• SUPPLIED MATERIAL:
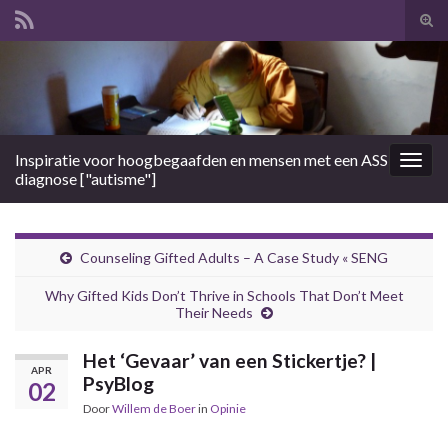
Tog
zoek
Search for:
Inspiratie voor hoogbegaafden en mensen met een ASS
Togg
diagnose ["autisme"]
navig
Counseling Gifted Adults – A Case Study « SENG
Why Gifted Kids Don’t Thrive in Schools That Don’t Meet
Their Needs
Het ‘Gevaar’ van een Stickertje? |
APR
PsyBlog
02
Door
Willem de Boer
in
Opinie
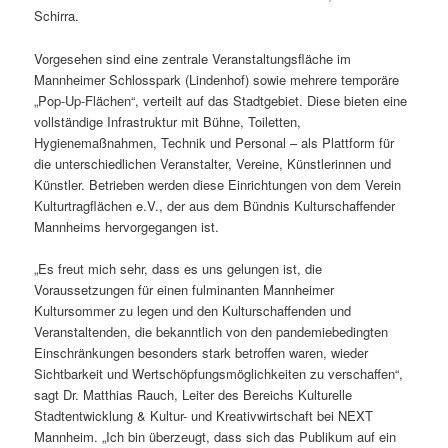
Schirra.
Vorgesehen sind eine zentrale Veranstaltungsfläche im
Mannheimer Schlosspark (Lindenhof) sowie mehrere temporäre
„Pop-Up-Flächen“, verteilt auf das Stadtgebiet. Diese bieten eine
vollständige Infrastruktur mit Bühne, Toiletten,
Hygienemaßnahmen, Technik und Personal – als Plattform für
die unterschiedlichen Veranstalter, Vereine, Künstlerinnen und
Künstler. Betrieben werden diese Einrichtungen von dem Verein
Kulturtragflächen e.V., der aus dem Bündnis Kulturschaffender
Mannheims hervorgegangen ist.
„Es freut mich sehr, dass es uns gelungen ist, die
Voraussetzungen für einen fulminanten Mannheimer
Kultursommer zu legen und den Kulturschaffenden und
Veranstaltenden, die bekanntlich von den pandemiebedingten
Einschränkungen besonders stark betroffen waren, wieder
Sichtbarkeit und Wertschöpfungsmöglichkeiten zu verschaffen“,
sagt Dr. Matthias Rauch, Leiter des Bereichs Kulturelle
Stadtentwicklung & Kultur- und Kreativwirtschaft bei NEXT
Mannheim. „Ich bin überzeugt, dass sich das Publikum auf ein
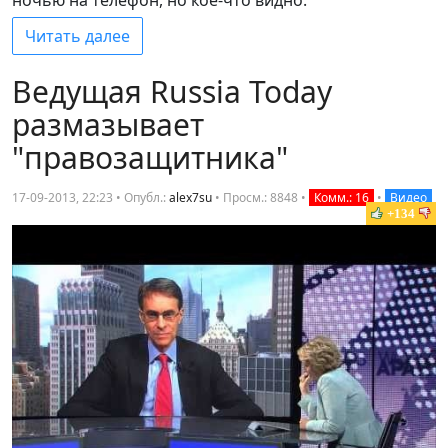
ночью на телефон, но кое-что видно.
Читать далее
Ведущая Russia Today
размазывает
"правозащитника"
17-09-2013, 22:23 • Опубл.:
alex7su
•
Просм.: 8848
•
Комм.: 16
•
Видео
+134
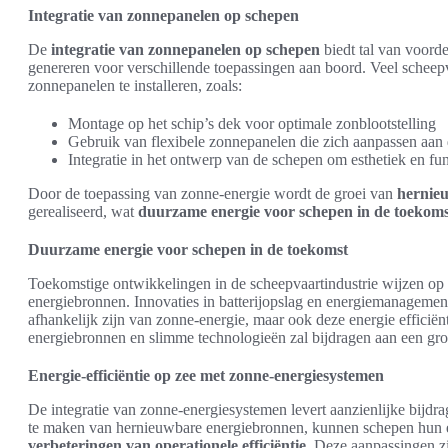
Integratie van zonnepanelen op schepen
De
integratie van zonnepanelen op schepen
biedt tal van voorde
genereren voor verschillende toepassingen aan boord. Veel schee
zonnepanelen te installeren, zoals:
Montage op het schip’s dek voor optimale zonblootstelling
Gebruik van flexibele zonnepanelen die zich aanpassen aan 
Integratie in het ontwerp van de schepen om esthetiek en fun
Door de toepassing van zonne-energie wordt de groei van
hernie
gerealiseerd, wat
duurzame energie voor schepen in de toekoms
Duurzame energie voor schepen in de toekomst
Toekomstige ontwikkelingen in de scheepvaartindustrie wijzen o
energiebronnen. Innovaties in batterijopslag en energiemanagemen
afhankelijk zijn van zonne-energie, maar ook deze energie effici
energiebronnen en slimme technologieën zal bijdragen aan een gro
Energie-efficiëntie op zee met zonne-energiesystemen
De integratie van zonne-energiesystemen levert aanzienlijke bijdr
te maken van hernieuwbare energiebronnen, kunnen schepen hun ene
verbeteringen van operationele efficiëntie
. Deze aanpassingen zi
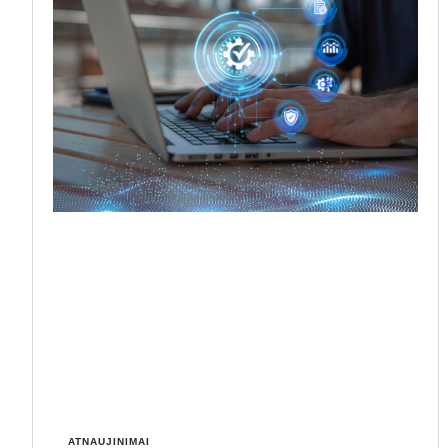
ATNAUJINIMAI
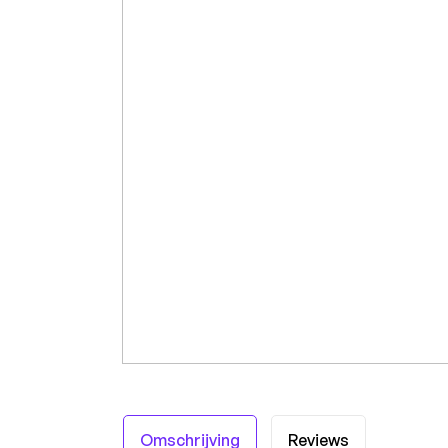
Omschrijving
Reviews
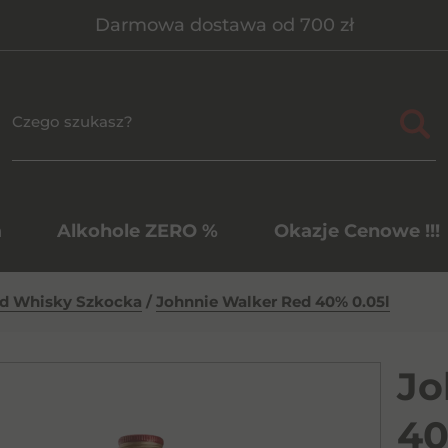
Darmowa dostawa od 700 zł
a
Alkohole ZERO %
Okazje Cenowe !!!
d Whisky Szkocka
/
Johnnie Walker Red 40% 0.05l
Jo
40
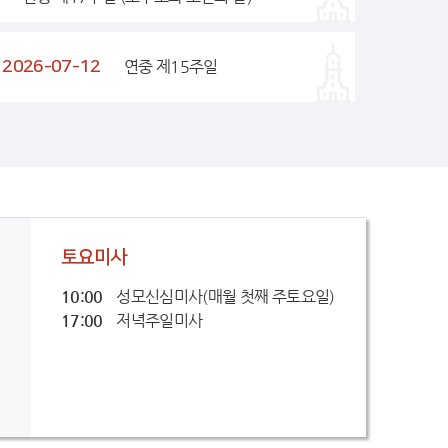
2026-07-12
연중 제15주일
토요미사
10:00
성모신심미사(매월 첫째 주토요일)
17:00
저녁주일미사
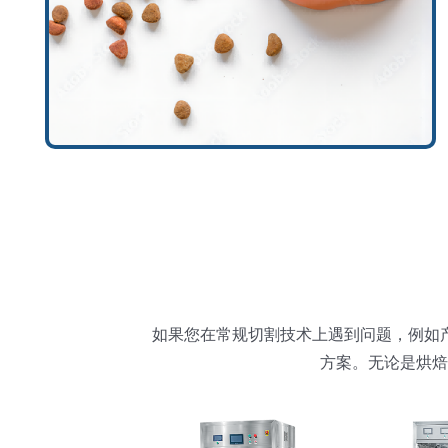
如果您在常规切割技术上遇到问题，例如
方案。无论是烘焙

• WHAT TO PRODUCE:
Leaving the pictures out, output all of the listing exactly.

• TASK RESPONSE:
Tog
zoek
Search for:
Inspiratie voor hoogbegaafden en mensen met een ASS
Togg
diagnose ["autisme"]
navig
Counseling Gifted Adults – A Case Study « SENG
Why Gifted Kids Don’t Thrive in Schools That Don’t Meet
Their Needs
Het ‘Gevaar’ van een Stickertje? |
APR
PsyBlog
02
Door
Willem de Boer
in
Opinie
Schirra.
Vorgesehen sind eine zentrale Veranstaltungsfläche im
Mannheimer Schlosspark (Lindenhof) sowie mehrere temporäre
„Pop-Up-Flächen“, verteilt auf das Stadtgebiet. Diese bieten eine
vollständige Infrastruktur mit Bühne, Toiletten,
Hygienemaßnahmen, Technik und Personal – als Plattform für
die unterschiedlichen Veranstalter, Vereine, Künstlerinnen und
Künstler. Betrieben werden diese Einrichtungen von dem Verein
Kulturtragflächen e.V., der aus dem Bündnis Kulturschaffender
Mannheims hervorgegangen ist.
„Es freut mich sehr, dass es uns gelungen ist, die
Voraussetzungen für einen fulminanten Mannheimer
Kultursommer zu legen und den Kulturschaffenden und
Veranstaltenden, die bekanntlich von den pandemiebedingten
Einschränkungen besonders stark betroffen waren, wieder
Sichtbarkeit und Wertschöpfungsmöglichkeiten zu verschaffen“,
sagt Dr. Matthias Rauch, Leiter des Bereichs Kulturelle
Stadtentwicklung & Kultur- und Kreativwirtschaft bei NEXT
Mannheim. „Ich bin überzeugt, dass sich das Publikum auf ein
ночью на телефон, но кое-что видно.
Читать далее
Ведущая Russia Today
размазывает
"правозащитника"
17-09-2013, 22:23 • Опубл.:
alex7su
•
Просм.: 8848
•
Комм.: 16
•
Видео
+134
Integratie van zonnepanelen op schepen
De
integratie van zonnepanelen op schepen
biedt tal van voorde
genereren voor verschillende toepassingen aan boord. Veel schee
zonnepanelen te installeren, zoals:
Montage op het schip’s dek voor optimale zonblootstelling
Gebruik van flexibele zonnepanelen die zich aanpassen aan 
Integratie in het ontwerp van de schepen om esthetiek en fun
Door de toepassing van zonne-energie wordt de groei van
hernie
gerealiseerd, wat
duurzame energie voor schepen in de toekoms
Duurzame energie voor schepen in de toekomst
Toekomstige ontwikkelingen in de scheepvaartindustrie wijzen o
energiebronnen. Innovaties in batterijopslag en energiemanagemen
afhankelijk zijn van zonne-energie, maar ook deze energie effici
energiebronnen en slimme technologieën zal bijdragen aan een gro
Energie-efficiëntie op zee met zonne-energiesystemen
De integratie van zonne-energiesystemen levert aanzienlijke bijdr
te maken van hernieuwbare energiebronnen, kunnen schepen hun ene
verbeteringen van operationele efficiëntie
. Deze aanpassingen zi
ATNAUJINIMAI
Omschrijving
Reviews
Darmowa dostawa od 700 zł
a
Alkohole ZERO %
Okazje Cenowe !!!
d Whisky Szkocka
/
Johnnie Walker Red 40% 0.05l
Jo
40
2026-07-12
연중 제15주일
토요미사
10:00
성모신심미사(매월 첫째 주토요일)
17:00
저녁주일미사
如果您在常规切割技术上遇到问题，例如
方案。无论是烘焙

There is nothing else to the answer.